**Records for this exercise:**
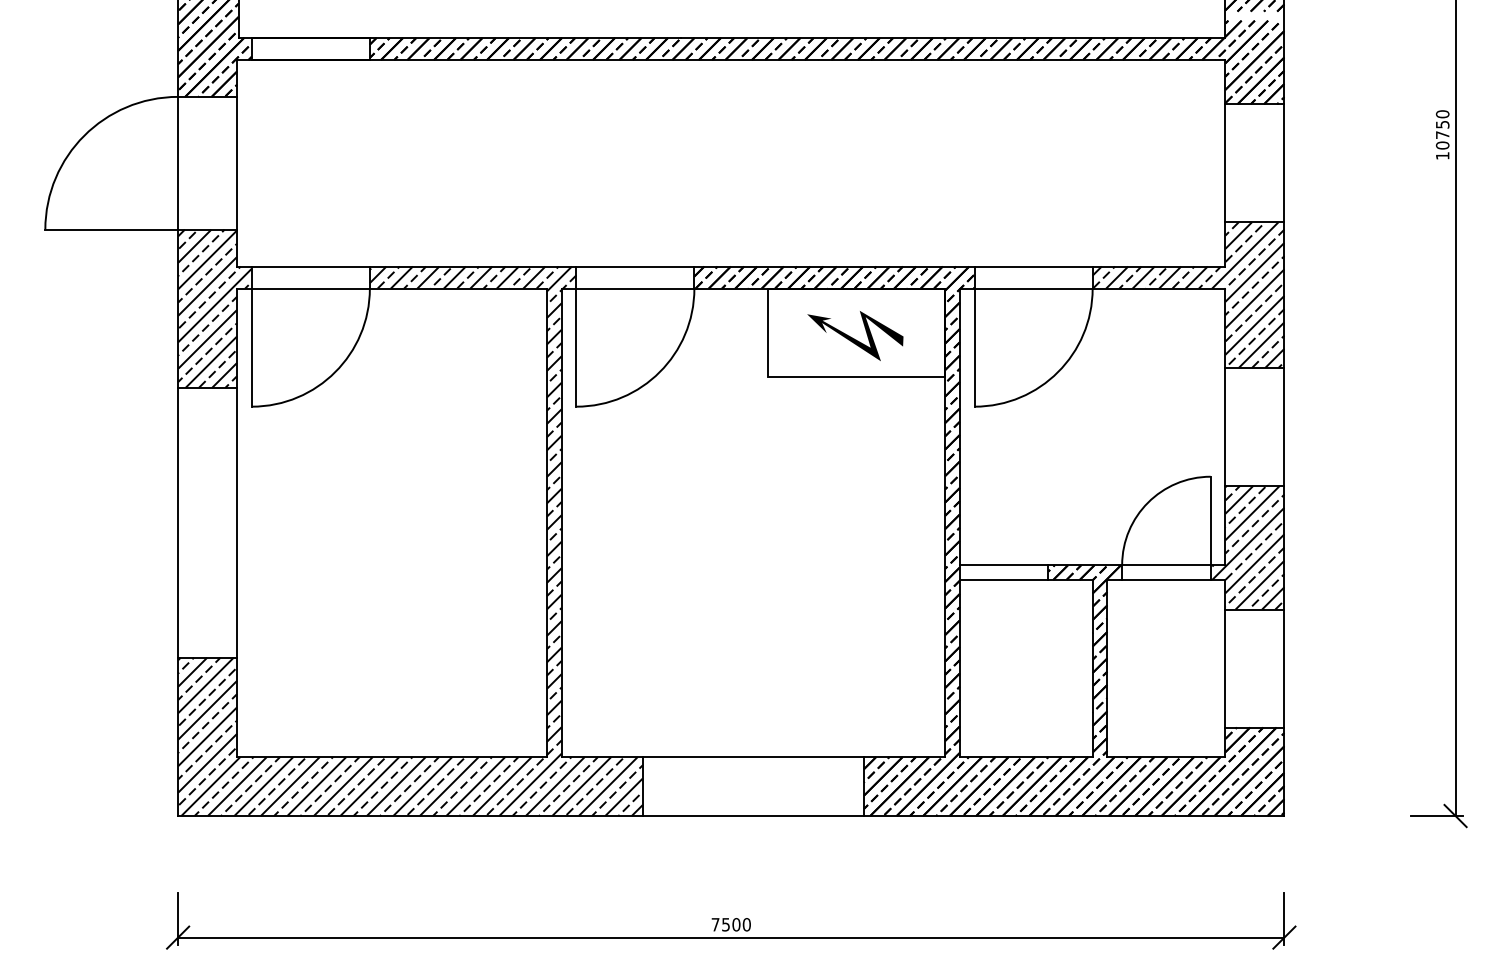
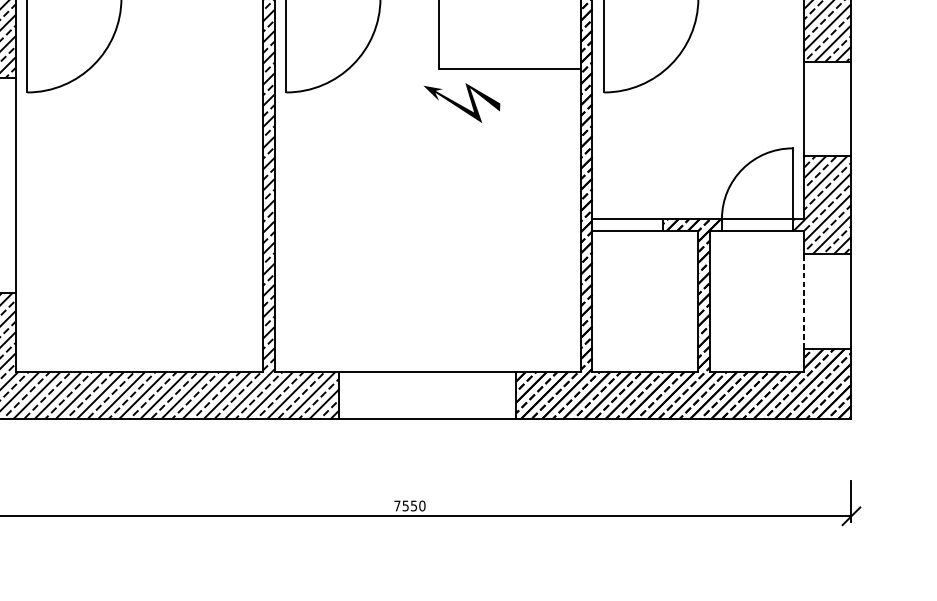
part: (855, 335) -> (462, 102), moved
line: (1225, 668) -> (804, 301), solid -> dashed
text: (736, 924) -> (414, 505), 7500 -> 7550

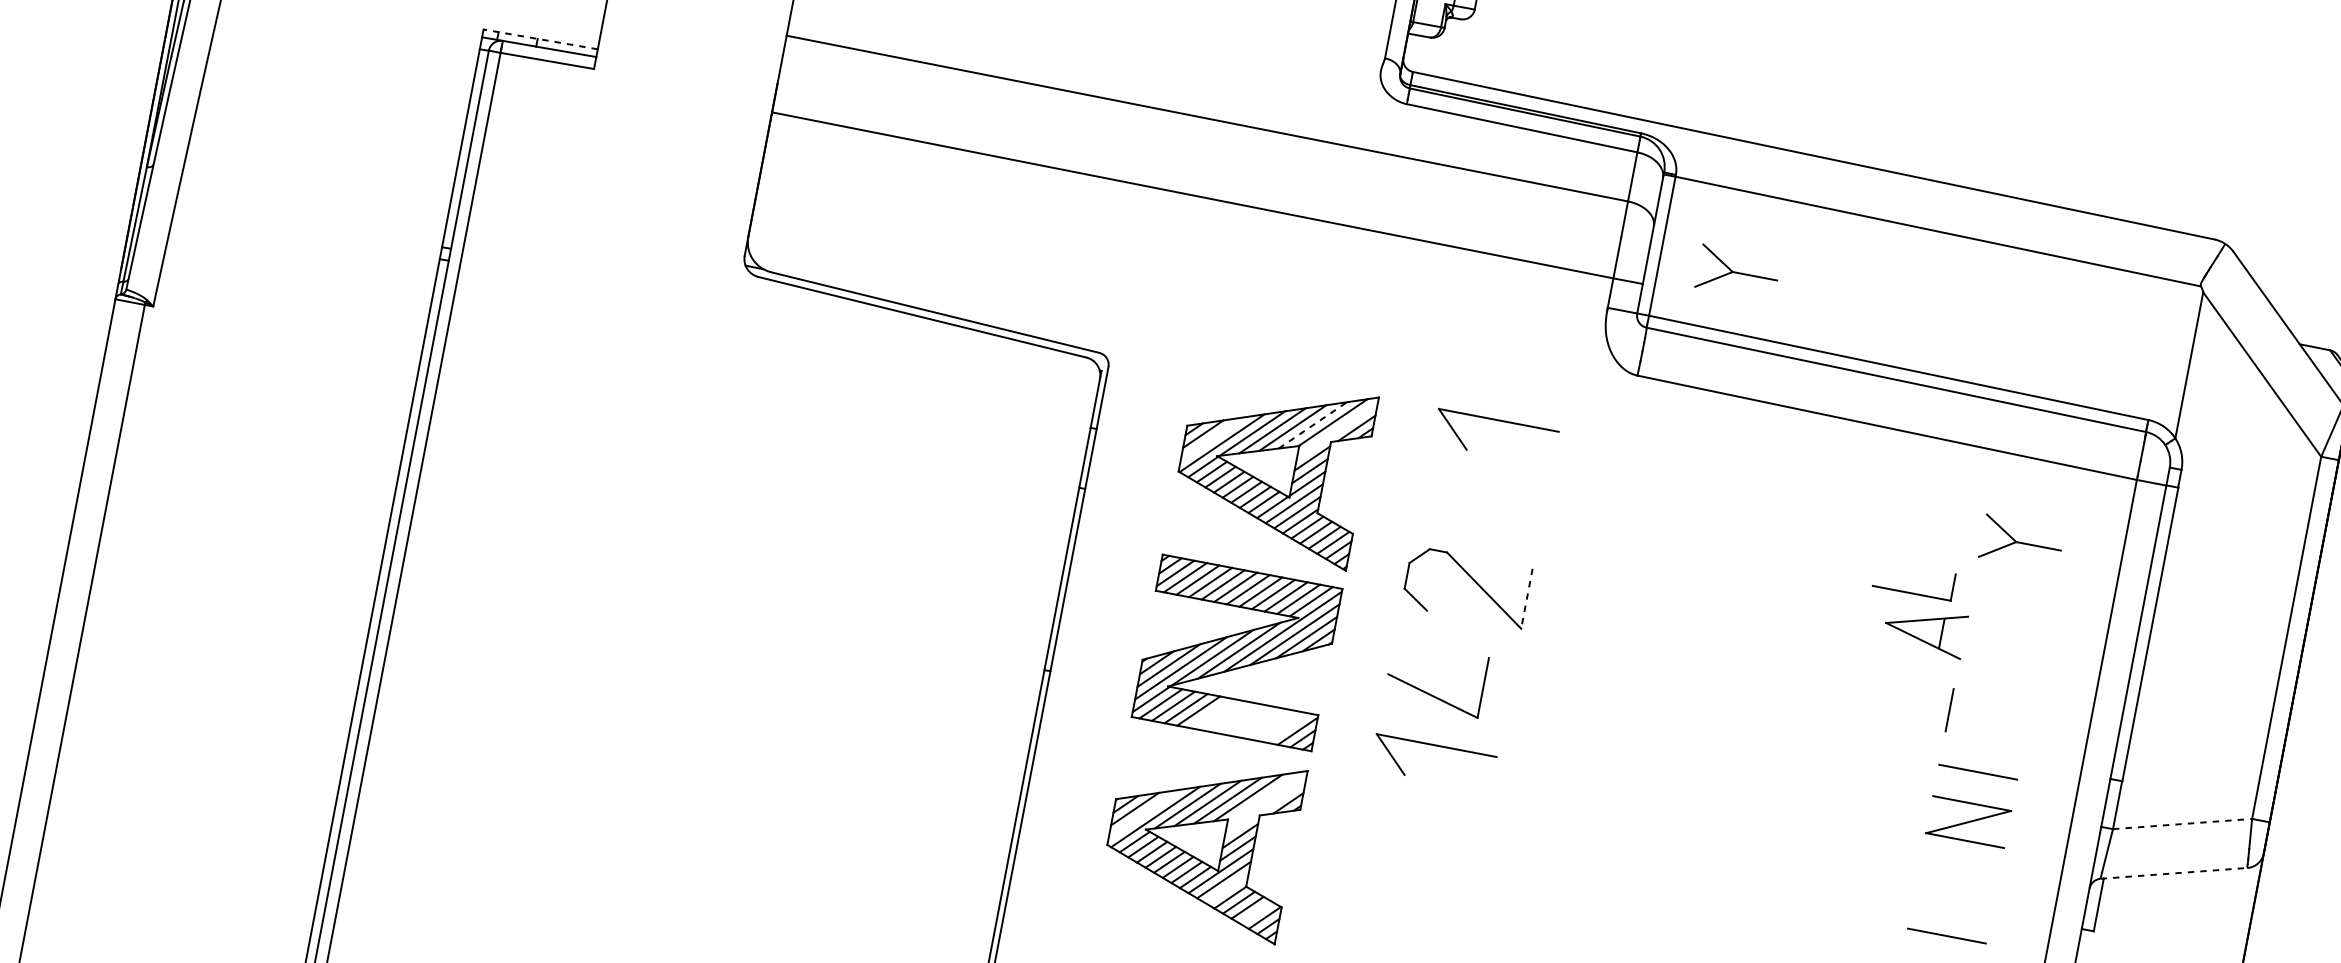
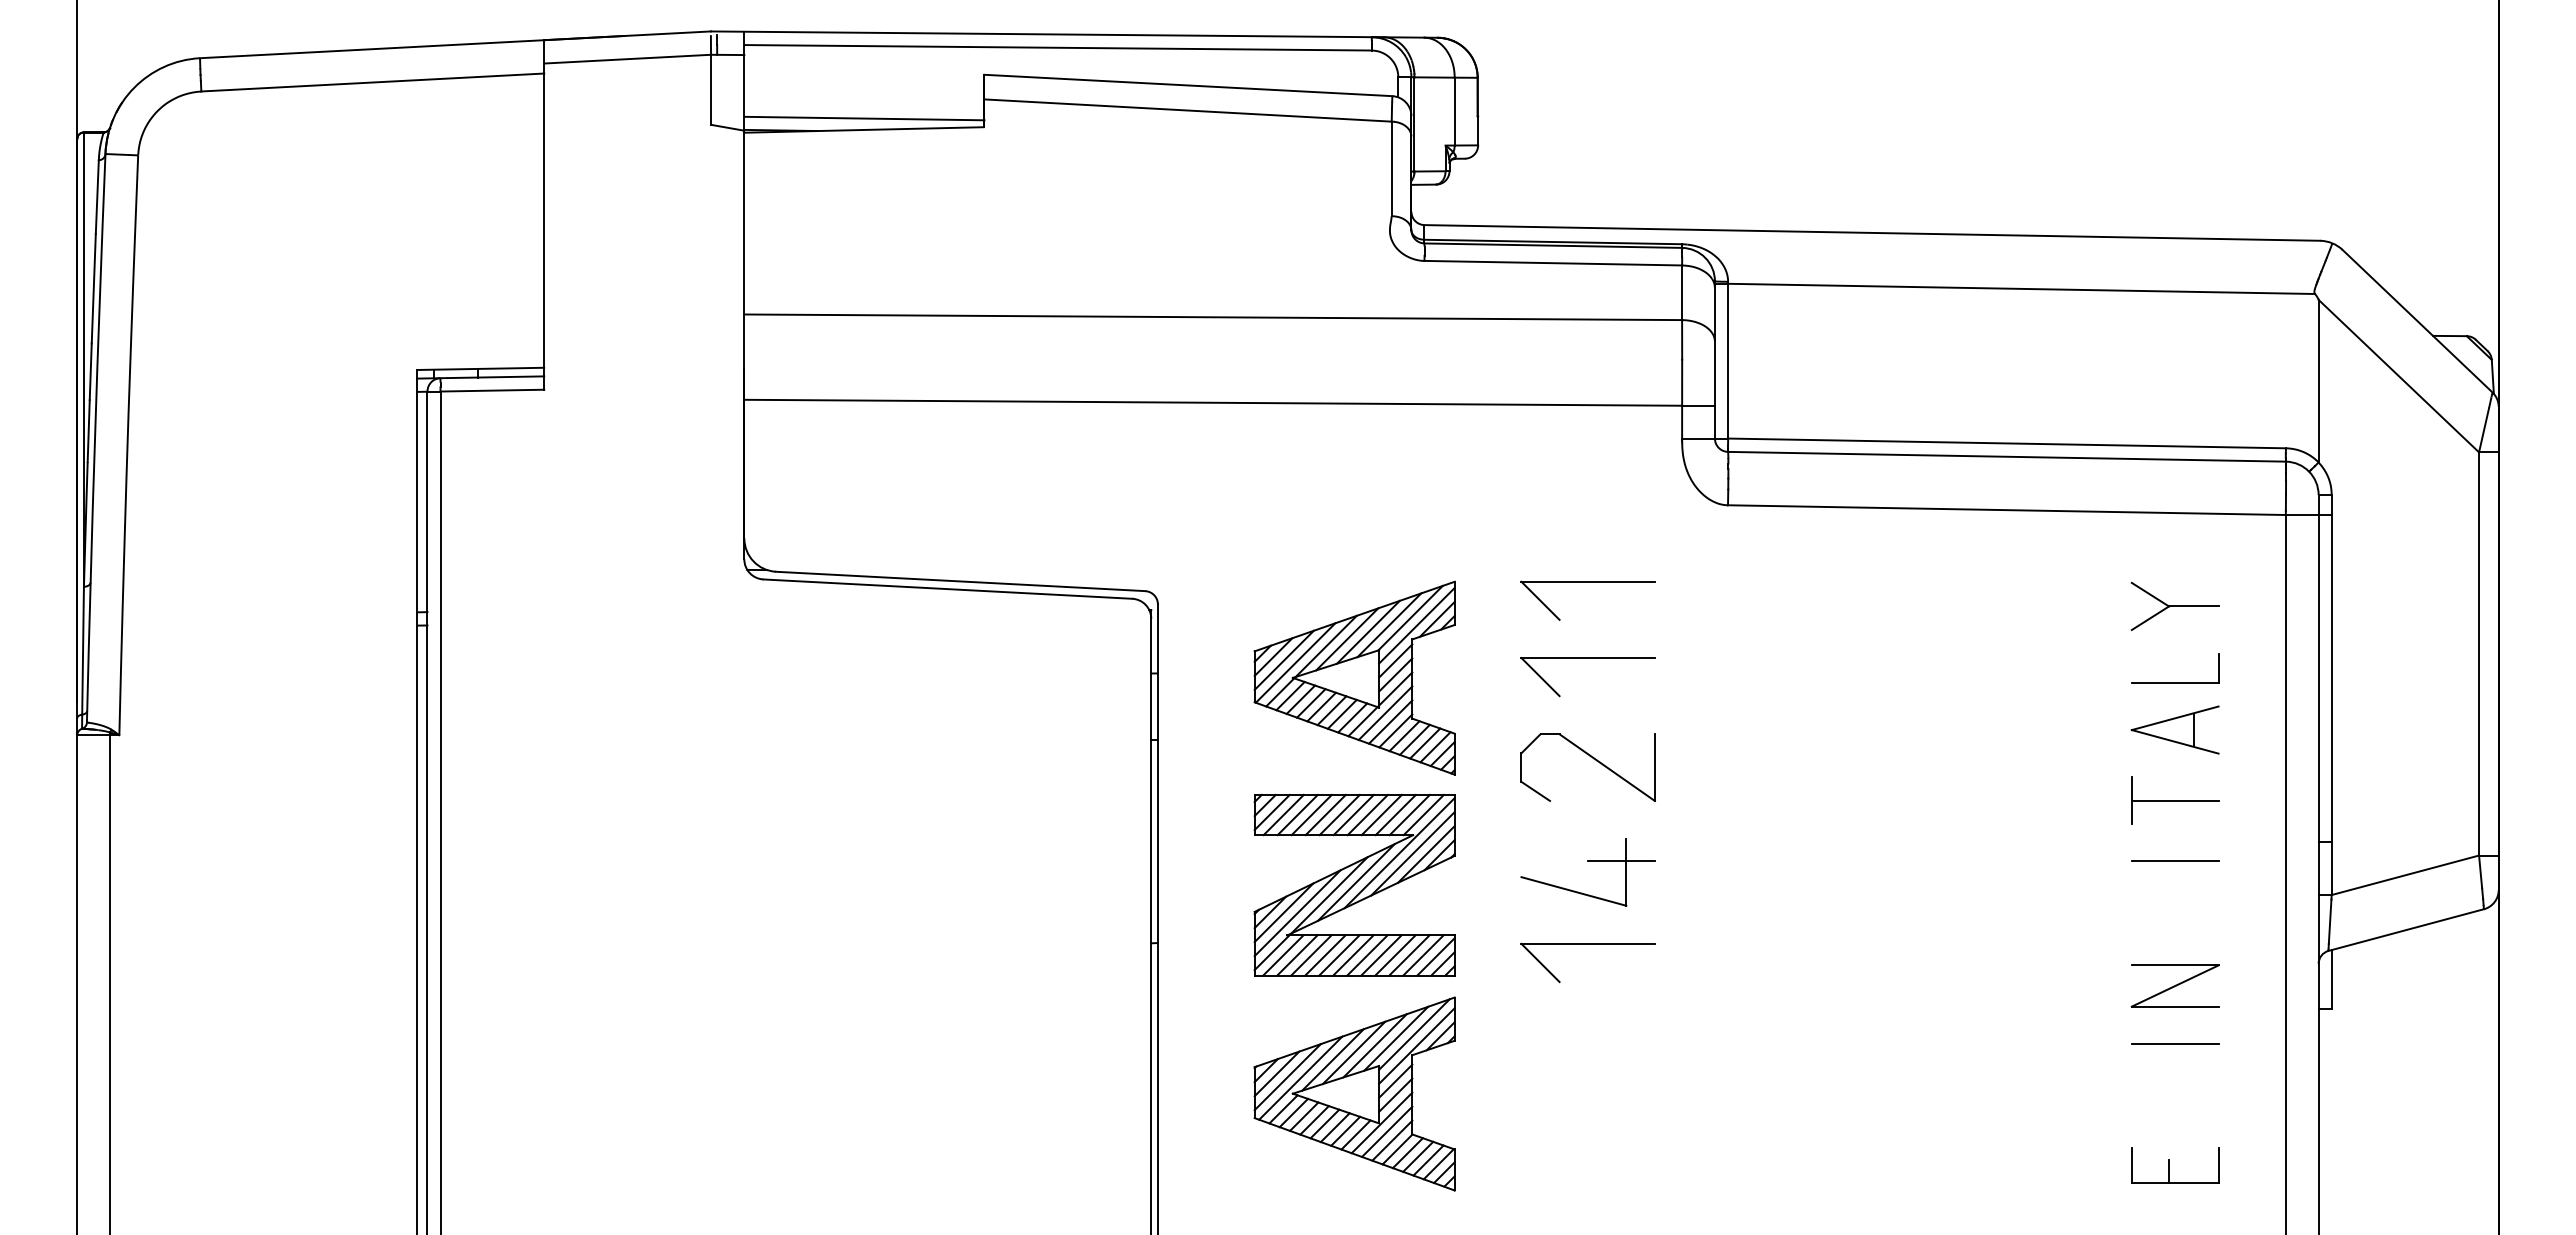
line: (540, 39) -> (480, 368), dashed -> solid
part: (1737, 272) -> (1814, 374), removed
line: (1313, 424) -> (1389, 624), dashed -> solid
line: (1337, 430) -> (1416, 625), added
line: (1211, 437) -> (1283, 659), added
part: (1485, 489) -> (1587, 658), added
part: (1912, 592) -> (2175, 682), moved
line: (1526, 599) -> (1654, 768), dashed -> solid
part: (1924, 629) -> (2174, 729), moved
line: (1480, 677) -> (1621, 861), added
line: (1211, 713) -> (1339, 955), added
line: (1224, 715) -> (1353, 955), added
line: (1988, 717) -> (2174, 800), added
line: (1236, 718) -> (1367, 955), added
line: (1249, 720) -> (1381, 955), added
line: (1261, 723) -> (1395, 955), added
line: (1274, 725) -> (1409, 955), added
line: (1286, 727) -> (1423, 955), added
line: (1265, 797) -> (1414, 1034), added
line: (1265, 807) -> (1416, 1045), added
line: (1143, 814) -> (1287, 1077), added
part: (1968, 821) -> (2174, 985), moved
line: (2182, 824) -> (2405, 875), dashed -> solid
line: (2174, 872) -> (2406, 929), dashed -> solid
line: (1227, 888) -> (1392, 1140), added
line: (1256, 912) -> (1428, 1160), added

**Your task:** Every line above should be returned word for word, with the pictures left behind.

**Output of the exercise:**
part: (855, 335) -> (462, 102), moved
line: (1225, 668) -> (804, 301), solid -> dashed
text: (736, 924) -> (414, 505), 7500 -> 7550

line: (540, 39) -> (480, 368), dashed -> solid
part: (1737, 272) -> (1814, 374), removed
line: (1313, 424) -> (1389, 624), dashed -> solid
line: (1337, 430) -> (1416, 625), added
line: (1211, 437) -> (1283, 659), added
part: (1485, 489) -> (1587, 658), added
part: (1912, 592) -> (2175, 682), moved
line: (1526, 599) -> (1654, 768), dashed -> solid
part: (1924, 629) -> (2174, 729), moved
line: (1480, 677) -> (1621, 861), added
line: (1211, 713) -> (1339, 955), added
line: (1224, 715) -> (1353, 955), added
line: (1988, 717) -> (2174, 800), added
line: (1236, 718) -> (1367, 955), added
line: (1249, 720) -> (1381, 955), added
line: (1261, 723) -> (1395, 955), added
line: (1274, 725) -> (1409, 955), added
line: (1286, 727) -> (1423, 955), added
line: (1265, 797) -> (1414, 1034), added
line: (1265, 807) -> (1416, 1045), added
line: (1143, 814) -> (1287, 1077), added
part: (1968, 821) -> (2174, 985), moved
line: (2182, 824) -> (2405, 875), dashed -> solid
line: (2174, 872) -> (2406, 929), dashed -> solid
line: (1227, 888) -> (1392, 1140), added
line: (1256, 912) -> (1428, 1160), added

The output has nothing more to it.